Work to complete >> Each entry is to be retyped exactly as it appears, and each image is to be dropped.

Task input >>
########################################

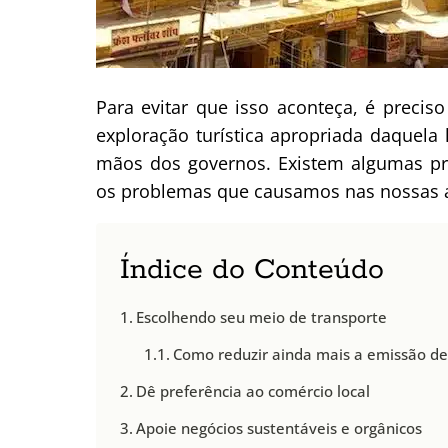
Para evitar que isso aconteça, é preciso
exploração turística apropriada daquela
mãos dos governos. Existem algumas pr
os problemas que causamos nas nossas 
Índice do Conteúdo
Escolhendo seu meio de transporte
Como reduzir ainda mais a emissão d
Dê preferência ao comércio local
Apoie negócios sustentáveis e orgânicos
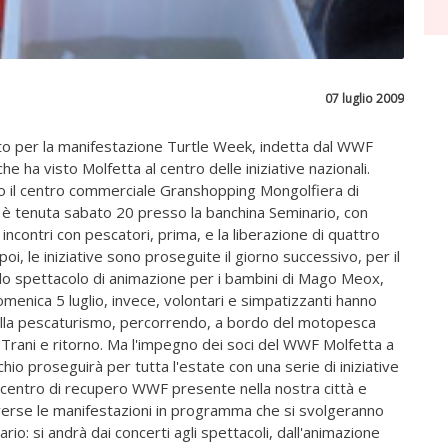
07 luglio 2009
trato per la manifestazione Turtle Week, indetta dal WWF
he ha visto Molfetta al centro delle iniziative nazionali.
sso il centro commerciale Granshopping Mongolfiera di
i è tenuta sabato 20 presso la banchina Seminario, con
incontri con pescatori, prima, e la liberazione di quattro
oi, le iniziative sono proseguite il giorno successivo, per il
 e lo spettacolo di animazione per i bambini di Mago Meox,
enica 5 luglio, invece, volontari e simpatizzanti hanno
ella pescaturismo, percorrendo, a bordo del motopesca
a Trani e ritorno. Ma l'impegno dei soci del WWF Molfetta a
chio proseguirà per tutta l'estate con una serie di iniziative
l centro di recupero WWF presente nella nostra città e
Diverse le manifestazioni in programma che si svolgeranno
rio: si andrà dai concerti agli spettacoli, dall'animazione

########################################

Result of this task >>
Para evitar que isso aconteça, é preciso
exploração turística apropriada daquela
mãos dos governos. Existem algumas pr
os problemas que causamos nas nossas 
Índice do Conteúdo
Escolhendo seu meio de transporte
Como reduzir ainda mais a emissão d
Dê preferência ao comércio local
Apoie negócios sustentáveis e orgânicos
07 luglio 2009
trato per la manifestazione Turtle Week, indetta dal WWF
he ha visto Molfetta al centro delle iniziative nazionali.
sso il centro commerciale Granshopping Mongolfiera di
i è tenuta sabato 20 presso la banchina Seminario, con
incontri con pescatori, prima, e la liberazione di quattro
oi, le iniziative sono proseguite il giorno successivo, per il
 e lo spettacolo di animazione per i bambini di Mago Meox,
enica 5 luglio, invece, volontari e simpatizzanti hanno
ella pescaturismo, percorrendo, a bordo del motopesca
a Trani e ritorno. Ma l'impegno dei soci del WWF Molfetta a
chio proseguirà per tutta l'estate con una serie di iniziative
l centro di recupero WWF presente nella nostra città e
Diverse le manifestazioni in programma che si svolgeranno
rio: si andrà dai concerti agli spettacoli, dall'animazione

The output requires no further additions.